Lowlanders like N. ampullaria must have temps between 80-90*F during the day and 70-75*F and humidity 80% or higher to grow and pitcher well.
Highlanders such as N. hamata and N. rajah must have temps between 70-80*F during the day and down to 50*F at night to maintain steady growth and pitchering. Highland species are also more particular about airflow (they need it-lowlanders don't require it). Humidity must also be higher for highlanders (90%+) than required for lowlanders.
Before jumping into expensive highland Neps why not try the somewhat cheaper and easier lowlanders to kinda "cut your teeth" on experience. The highland plants will still be available in a year or two and will possibly be cheaper than they are now. Once you've grown lowlanders try some of the more forgiving highlanders like N. sanguinea, N. burbidgeae, etc. These guys will tolerate less than ideal nightime cooling. If you are determined to go for higlanders it is best to design an automatic system to provide nighttime cooling. My website will soon have an article on how I built my highland chambers cooling aparatus.
I want to state that I do not believe in the ice chest or frozen water bottle method of night time cooling. This is a very temporary solution to a problem that will plague you for the life of your plant. The ice chest or frozen water bottle method will only work while they are very small and in a very small enclosure. The condensation formed on the water bottles at night may actually pull the humidity out of the air at night. Highland Neps don't like cool dry air any more than they like warm humid air. Also the less your plants are shuttled from one place to another and left in stable conditions the faster they will grow.

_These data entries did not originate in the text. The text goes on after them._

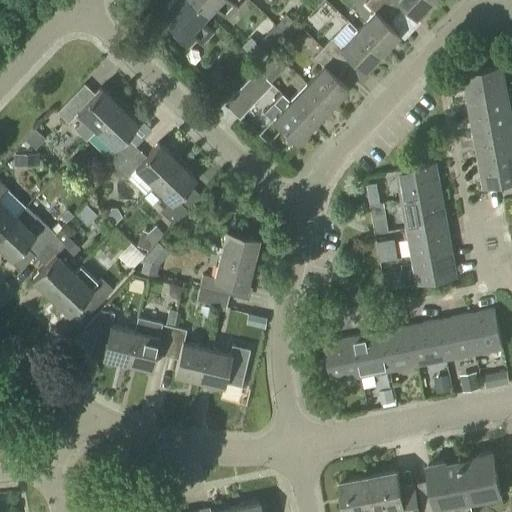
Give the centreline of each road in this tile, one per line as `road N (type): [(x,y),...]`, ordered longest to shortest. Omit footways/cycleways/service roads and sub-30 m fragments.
road 1 (residential): [(302,208),(272,191),(76,10)]
road 2 (residential): [(302,208),(280,364),(292,447)]
road 3 (residential): [(511,404),(292,447)]
road 4 (residential): [(292,447),(187,446),(81,410)]
road 5 (residential): [(428,56),(331,156),(302,208)]
road 6 (residential): [(467,211),(441,69),(428,56)]
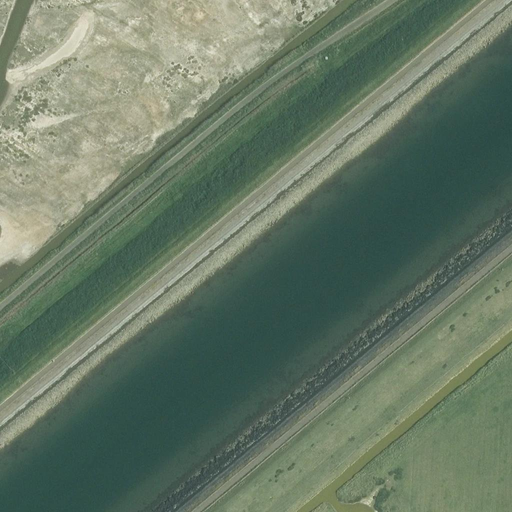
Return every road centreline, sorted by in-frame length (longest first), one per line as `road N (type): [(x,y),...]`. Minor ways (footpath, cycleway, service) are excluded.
road 1 (unclassified): [(0,306),(268,80),(392,0)]
road 2 (unclassified): [(511,243),(191,511)]
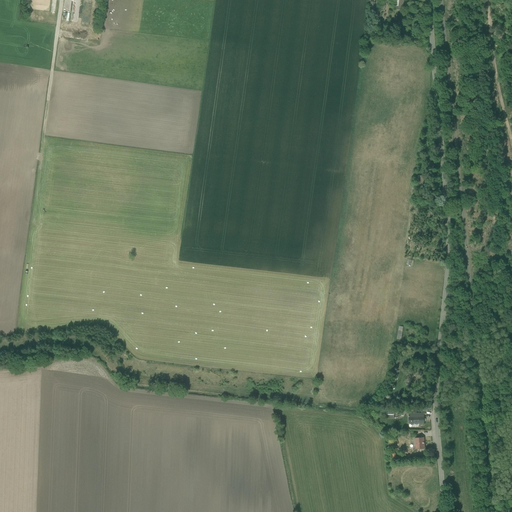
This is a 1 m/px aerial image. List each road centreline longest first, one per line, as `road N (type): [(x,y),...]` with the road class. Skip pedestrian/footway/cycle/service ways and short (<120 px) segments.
road 1 (unclassified): [(427,0),(448,241),(435,390),(443,511)]
road 2 (track): [(487,0),(511,143)]
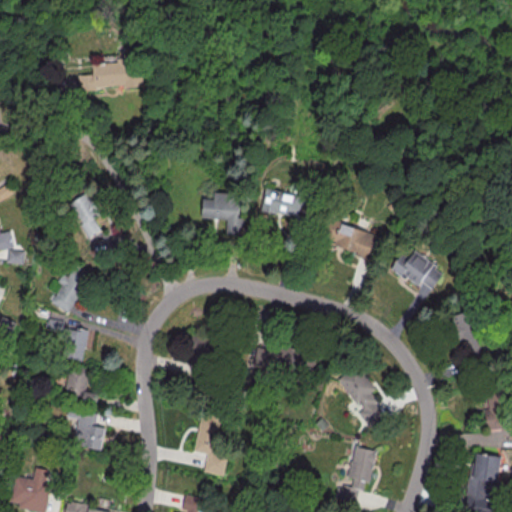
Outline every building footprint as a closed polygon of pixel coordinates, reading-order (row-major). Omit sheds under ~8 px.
[(79,88),(142,86),(141,57),(117,58),(117,62),(93,63),(93,73),(79,74),(79,88)] [(299,217),(303,195),(265,188),(261,210),(299,217)] [(87,237),(100,229),(92,215),(99,211),(87,191),(67,202),(87,237)] [(227,218),(226,232),(240,233),(242,193),(214,191),(214,198),(202,198),(202,217),(227,218)] [(378,258),(384,236),(328,219),(322,242),(378,258)] [(11,229),(0,231),(0,248),(15,246),(11,229)] [(391,268),(418,286),(421,281),(432,289),(444,271),(414,250),(412,252),(405,247),(391,268)] [(7,262),(24,262),(24,249),(7,249),(7,262)] [(48,300),(67,312),(90,275),(72,263),(48,300)] [(455,313),(454,354),(478,355),(479,314),(455,313)] [(0,331),(10,336),(16,321),(0,314),(0,331)] [(87,330),(63,326),(64,320),(48,317),(46,330),(63,333),(59,356),(82,360),(87,330)] [(305,370),(306,348),(255,345),(254,367),(305,370)] [(339,379),(361,410),(356,413),(366,427),(384,414),(369,393),(375,388),(358,365),(339,379)] [(95,401),(97,393),(85,390),(89,372),(68,368),(63,394),(95,401)] [(101,448),(104,427),(95,425),(97,412),(67,407),(66,416),(77,418),(73,444),(101,448)] [(223,475),(228,447),(218,445),(223,417),(200,413),(194,451),(207,453),(203,471),(223,475)] [(375,449),(353,446),(348,476),(353,477),(351,487),(337,484),(334,501),(356,505),(361,480),(369,482),(375,449)] [(498,481),(500,455),(475,453),(473,478),(498,481)] [(45,511),(53,470),(34,466),(32,478),(14,475),(9,501),(19,502),(18,507),(45,511)] [(202,511),(206,497),(185,493),(181,511),(176,510),(175,511),(202,511)] [(64,511),(117,511),(118,510),(66,502),(64,511)]
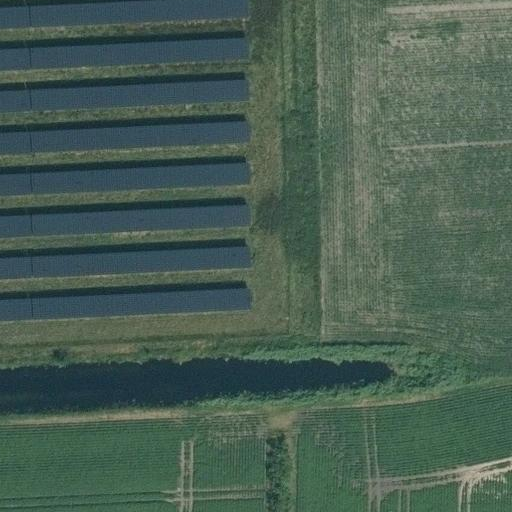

I should mention that contrary to popular belief, these two highland species do not really grow slowly when grown in proper conditions. My N. hamata has gone from a 4" diameter seedling to an 18" diameter, 2 ft tall climbing plant in under 18 months. My N. rajah has also gone from 2" diameter to 18" diameter in 18 months as well it has produced 7 offshoots 4 last December-Feb and 3 so far this fall (I have not divided these from the mother plant yet this year).
I hate to keep promoting it but since you're new to neps please take a look at my sites cultivation info and FAQs: Nepenthes Cultivation Tips It's not gospel but it's detailed info on how I cultivate my highland and lowland plants.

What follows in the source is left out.